Please see the attachment.

Author Response File: Author Response.pdf

Round 2

Reviewer 1 Report

Many points were addressed in the revised manuscript, but there is still misleading information, which should be addressed. 

Lines 150-: The description of Shh signaling should be moved to the "other signaling pathway" section. Also, more comprehensive information regarding the connection to PCP signaling should be included. 

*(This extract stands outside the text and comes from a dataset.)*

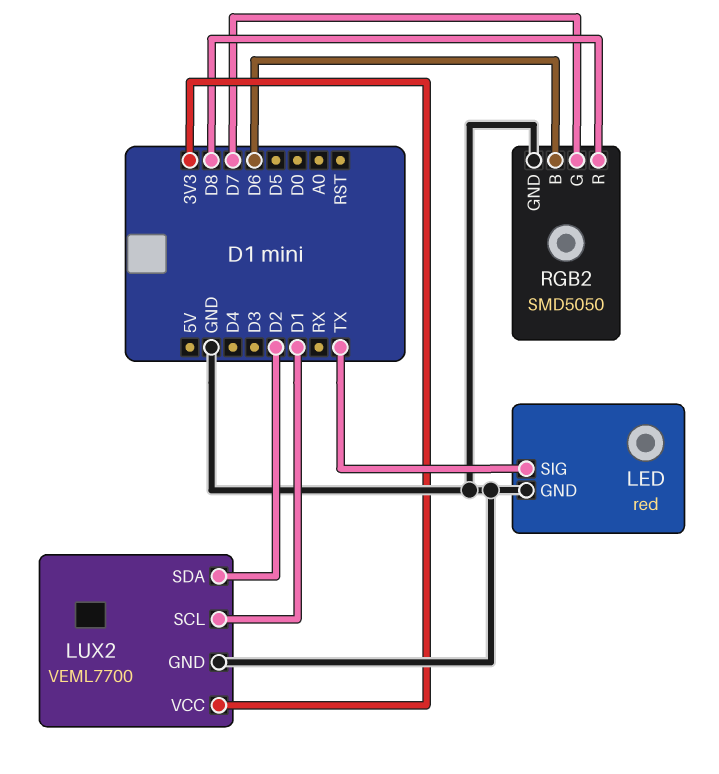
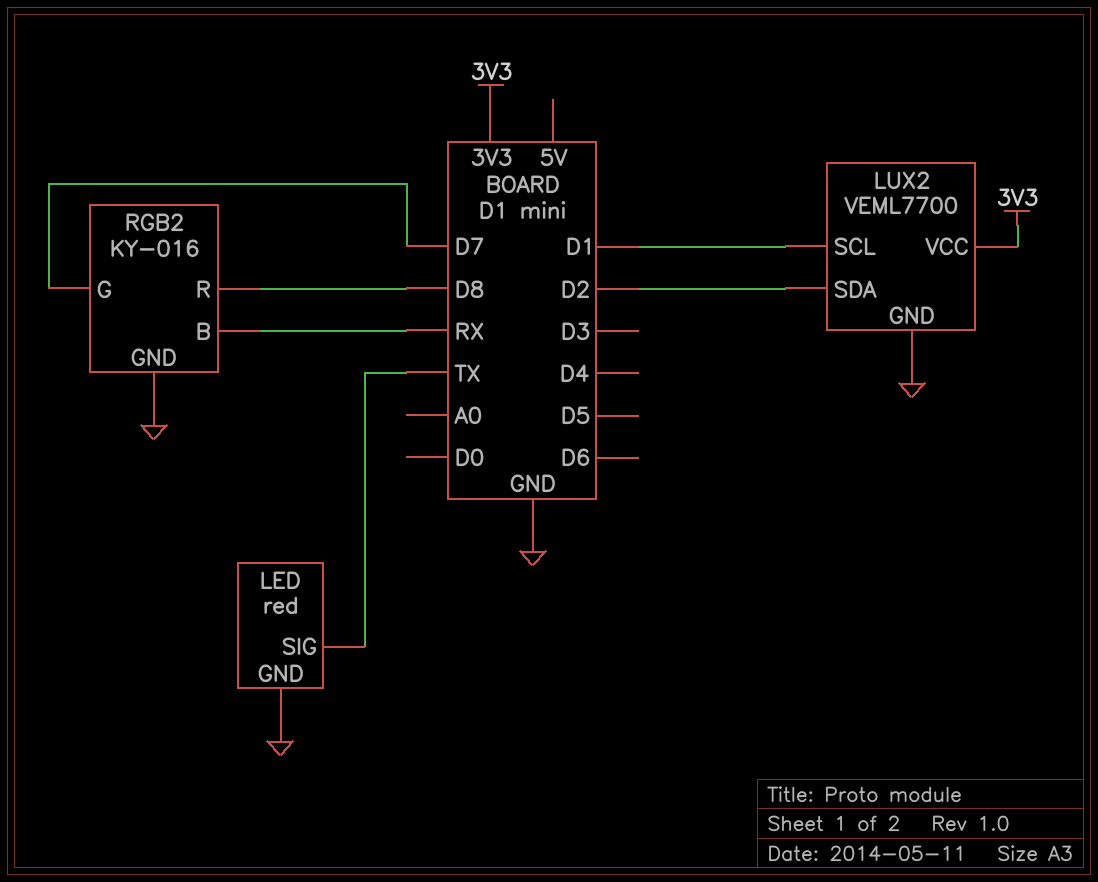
RGB2: SMD5050 -> KY-016
RGB2 pin B: D6 -> RX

Line 257-258: The information on NTD prevalence is incorrect. The reference for NTD prevalence should be replaced. e.g. https://pubmed.ncbi.nlm.nih.gov/36882610/

Author Response

Dear Reviewer,

Thank you for your time to review our manuscript. Your suggestions are incorporated (File is attached for your kind perusal)

Thank you once again.

Author Response File: Author Response.pdf

Reviewer 3 Report

This MS has been improved.

Author Response

Dear Reviewer,

Thank you very much for taking the time to review this manuscript. Your positive comments about the manuscript is highly appreciated.